Он услышал мягкий рокот мотора. Не вышел из сарая, нацелив камеру в сияющий прогал дверей. На дорогу, пересекая толстыми колесами цепочку голубых, оставленных спецназом следов, выскочил джип. Его борта были помяты, бампер свернут, в лобовом стекле лучами расходились пулевые трещины. Джип встал посреди дороги, и если бы в руках у Литкина был гранатомет, а не телекамера, он бы мог расстрелять машину в упор. В машине растворились все двери. Выпрыгнули чеченцы, занимая круговую оборону. Нацелили автоматы на сады и заборы, все в черном, с зелеными повязками, гибкие, сильные, пружиня мускулами. Другие выволокли из машины труп. Был виден его разорванный бушлат, ржавая кровь на груди, коротко стриженная золотистая голова с белесыми офицерскими усиками. Чеченцы сволокли мертвеца к обочине, вынесли из машины круглую противопехотную мину, положили на снег и сверху бережно, как попоной, прикрыли телом убитого. Раскрывали ему руки крестом, раздвигали ноги в больших башмаках, поворачивали набок голову, так что Литкину стали видны его незакрытые голубые глаза и аккуратно подстриженные усики. Это мог быть младший офицер или прапорщик. Чеченцы подбрасывали его на видное место, минировали, чтобы русская разведка, наткнувшись на убитого товарища, стала поднимать его себе на погибель.
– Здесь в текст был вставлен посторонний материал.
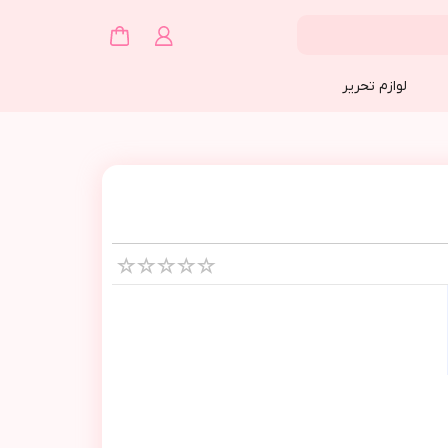
لوازم تحریر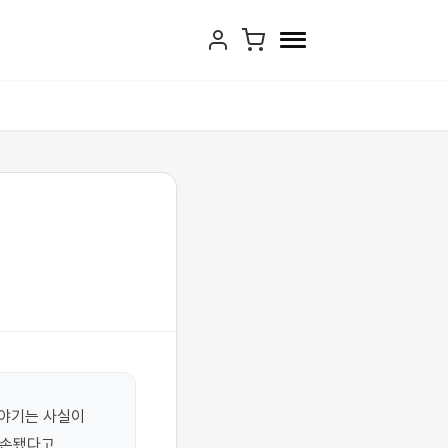
야기는 사실이 
손됐다고 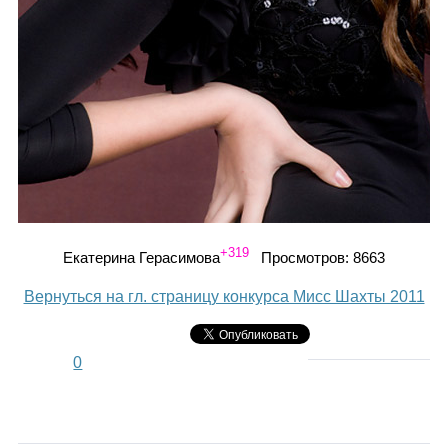
+319
Екатерина Герасимова
Просмотров: 8663
Вернуться на гл. страницу конкурса Мисс Шахты 2011
0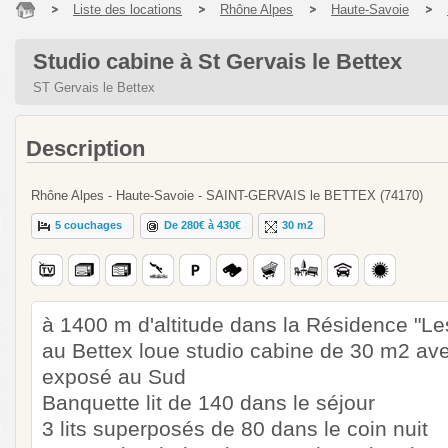
Liste des locations
Rhône Alpes
Haute-Savoie
Studio cabine à St Gervais le Bettex
ST Gervais le Bettex
Description
Rhône Alpes - Haute-Savoie - SAINT-GERVAIS le BETTEX (74170)
5 couchages
De 280€ à 430€
30 m2
à 1400 m d'altitude dans la Résidence "Les
au Bettex loue studio cabine de 30 m2 av
exposé au Sud
Banquette lit de 140 dans le séjour
3 lits superposés de 80 dans le coin nuit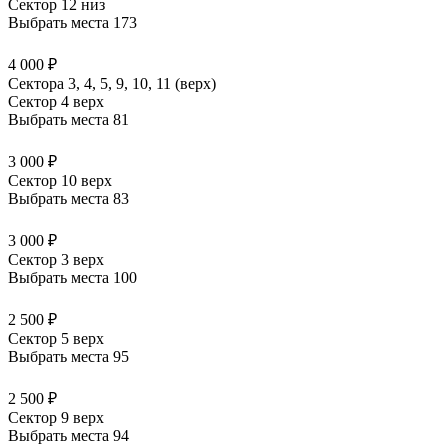
Сектор 12 низ
Выбрать места
173
4 000 ₽
Сектора 3, 4, 5, 9, 10, 11 (верх)
Сектор 4 верх
Выбрать места
81
3 000 ₽
Сектор 10 верх
Выбрать места
83
3 000 ₽
Сектор 3 верх
Выбрать места
100
2 500 ₽
Сектор 5 верх
Выбрать места
95
2 500 ₽
Сектор 9 верх
Выбрать места
94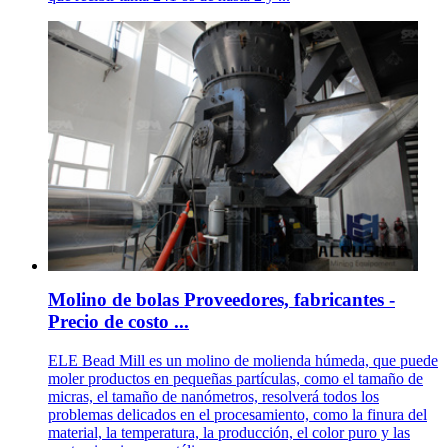
Molino de bolas Proveedores, fabricantes -
Precio de costo ...
ELE Bead Mill es un molino de molienda húmeda, que puede
moler productos en pequeñas partículas, como el tamaño de
micras, el tamaño de nanómetros, resolverá todos los
problemas delicados en el procesamiento, como la finura del
material, la temperatura, la producción, el color puro y las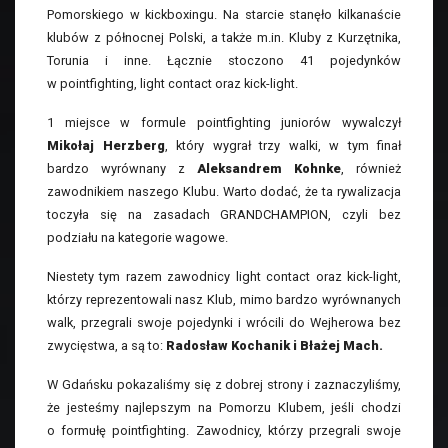
Pomorskiego w kickboxingu. Na starcie stanęło kilkanaście
klubów z północnej Polski, a także m.in. Kluby z Kurzętnika,
Torunia i inne. Łącznie stoczono 41 pojedynków
w pointfighting, light contact oraz kick-light.
1 miejsce w formule pointfighting juniorów wywalczył
Mikołaj Herzberg
, który wygrał trzy walki, w tym finał
bardzo wyrównany z
Aleksandrem Kohnke
, również
zawodnikiem naszego Klubu. Warto dodać, że ta rywalizacja
toczyła się na zasadach GRANDCHAMPION, czyli bez
podziału na kategorie wagowe.
Niestety tym razem zawodnicy light contact oraz kick-light,
którzy reprezentowali nasz Klub, mimo bardzo wyrównanych
walk, przegrali swoje pojedynki i wrócili do Wejherowa bez
zwycięstwa, a są to:
Radosław Kochanik i Błażej Mach.
W Gdańsku pokazaliśmy się z dobrej strony i zaznaczyliśmy,
że jesteśmy najlepszym na Pomorzu Klubem, jeśli chodzi
o formułę pointfighting. Zawodnicy, którzy przegrali swoje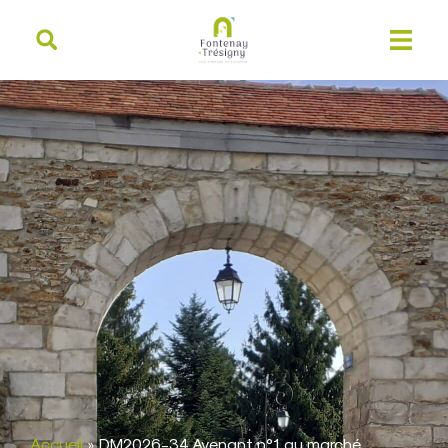
contenu
principal
Accueil
»
DM2026-34 Avenant n°1 au marché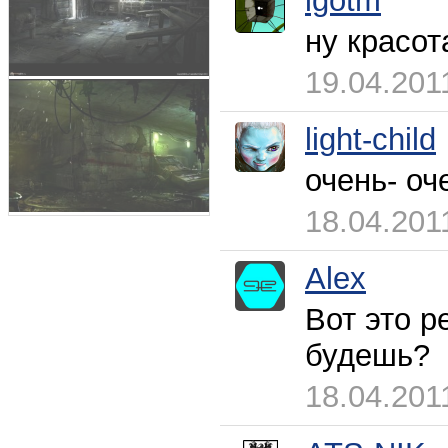
igotm
ну красот
19.04.201
light-child
очень- оч
18.04.201
Alex
Вот это р
будешь?
18.04.201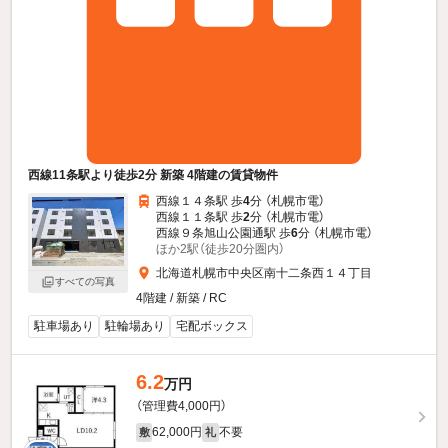
西線11条駅より徒歩2分 新築 4階建の賃貸物件
西線１４条駅 歩
4
分 （札幌市電）
西線１１条駅 歩
2
分 （札幌市電）
西線９条旭山公園通駅 歩
6
分 （札幌市電）
ほか2駅（徒歩20分圏内）
北海道札幌市中央区南十二条西１４丁目
すべての写真
4階建 / 新築 / RC
駐車場あり
駐輪場あり
宅配ボックス
6.2
万円
（管理費4,000円）
62,000円
不要
敷
礼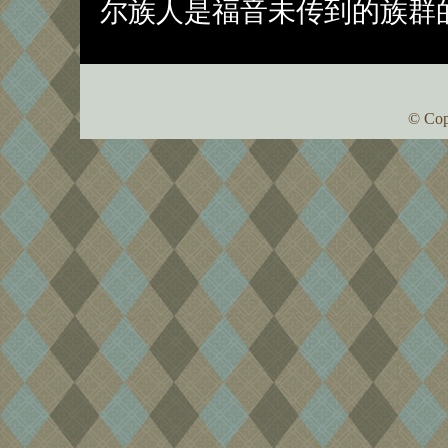
尔族人是福音未传到的族群
© Cop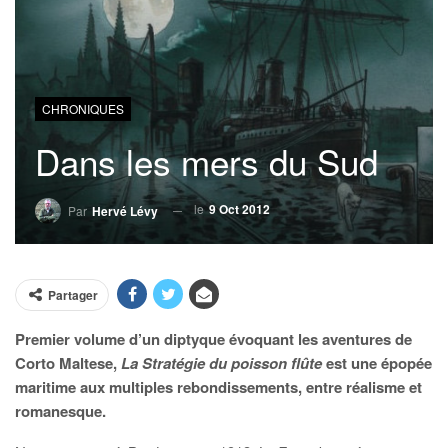
CHRONIQUES
Dans les mers du Sud
le
9 Oct 2012
Par
Hervé Lévy
Partager
Premier volume d’un diptyque évoquant les aventures de
Corto Maltese,
La Stratégie du poisson flûte
est une épopée
maritime aux multiples rebondissements, entre réalisme et
romanesque.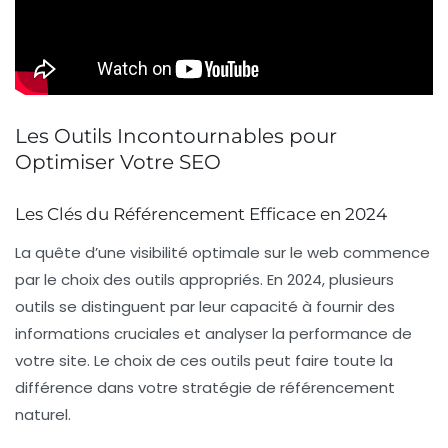
Les Outils Incontournables pour
Optimiser Votre SEO
Les Clés du Référencement Efficace en 2024
La quête d’une
visibilité optimale
sur le web commence
par le choix des outils appropriés. En 2024, plusieurs
outils se distinguent par leur capacité à fournir des
informations cruciales et
analyser la performance
de
votre site. Le choix de ces outils peut faire toute la
différence dans votre stratégie de
référencement
naturel
.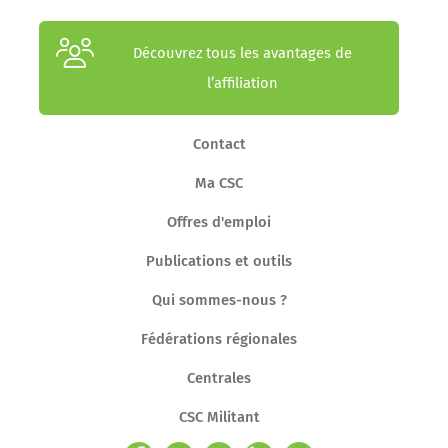
Découvrez tous les avantages de
l’affiliation
Contact
Ma CSC
Offres d'emploi
Publications et outils
Qui sommes-nous ?
Fédérations régionales
Centrales
CSC Militant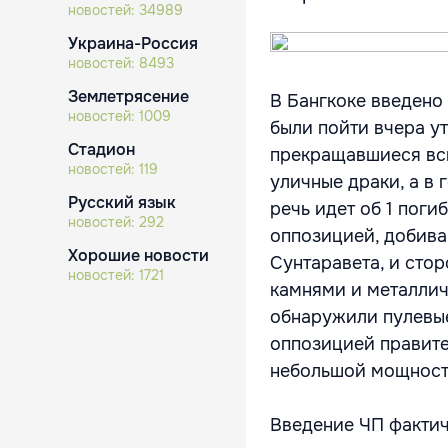
новостей:
34989
Украина-Россия
новостей:
8493
Землетрясение
В Бангкоке введено
новостей:
1009
были пойти вчера ут
Стадион
прекращавшиеся вс
новостей:
119
уличные драки, а в
Русский язык
речь идет об 1 пог
новостей:
292
оппозицией, добива
Хорошие новости
Сунтаравета, и сто
новостей:
1721
камнями и металлич
обнаружили пулевые
оппозицией правите
небольшой мощности
Введение ЧП фактич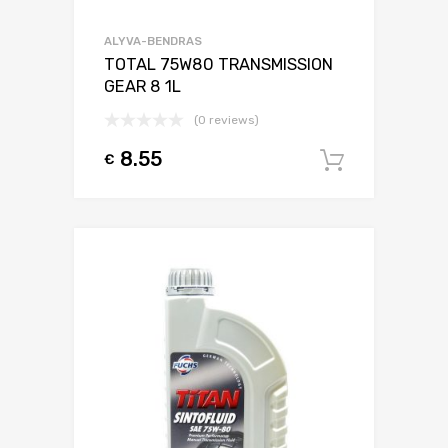
ALYVA-BENDRAS
TOTAL 75W80 TRANSMISSION
GEAR 8 1L
(0 reviews)
8.55
€
Į krepšel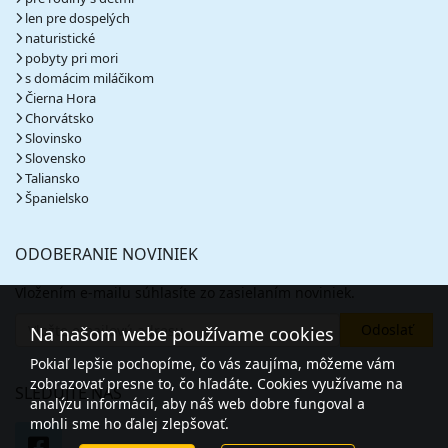
len pre dospelých
naturistické
pobyty pri mori
s domácim miláčikom
Čierna Hora
Chorvátsko
Slovinsko
Slovensko
Taliansko
Španielsko
ODOBERANIE NOVINIEK
Vložením e-mailu súhlasíte zo zasielaním noviniek.
Na našom webe používame cookies
Pokiaľ lepšie pochopíme, čo vás zaujíma, môžeme vám
zobrazovať presne to, čo hľadáte. Cookies využívame na
SLEDUJTE NÁS
analýzu informácií, aby náš web dobre fungoval a
mohli sme ho ďalej zlepšovať.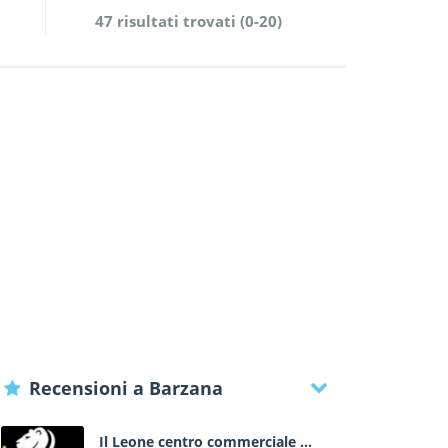
47 risultati trovati (0-20)
Recensioni a Barzana
Il Leone centro commerciale a Lonato - Brescia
Литкин снимал, стараясь себя не выдать, чтобы не хлестнули по сараю разящие автоматные очереди. Чеченцы завершили работу. Пятясь, шаря вокруг стволами, отступили к машине, разом сели. Джип рванул и канул, оставив на дороге крестообразное тело. «Сюрприз» — назвал эту сцену Литкин.
Он чувствовал легкое головокружение, слабый жар, словно лицо, обдуваемое студеным воздухом, обгорело на солнце. Он знал за собой это свойство. Так действовали на него невидимые ядовитые энергии, среди которых он действовал. Бесшумная, бесцветная радиация губила его кровяные тельца, будто в каждое впивался микроскопический жадный долгоносик, выпивал горячую красную каплю.
Это были симптомы лучевой болезни, заработанной им вблизи разрушенного, дышащего ядами реактора, в который превратился разрушаемый город. Из каждой развалины, из каждой братской могилы расходились лучи. Ночью город слабо светился голубоватым болезненным заревом. Спутник космической разведки, фотографируя Грозный, получал на снимке млечное, окружавшее город пятно. Как оттиск на плащанице.
Он устал, ему захотелось отдохнуть, выпить глоток горячей воды.
Услышать человеческое слово. Не стон, не команду, не возглас боли и ненависти, а тихую речь, в которой бы услышал для себя утешение. Литкин положил на плечо телекамеру и направился в глубь разоренного предместья, где жил его знакомый чеченец, блаженный художник Зия.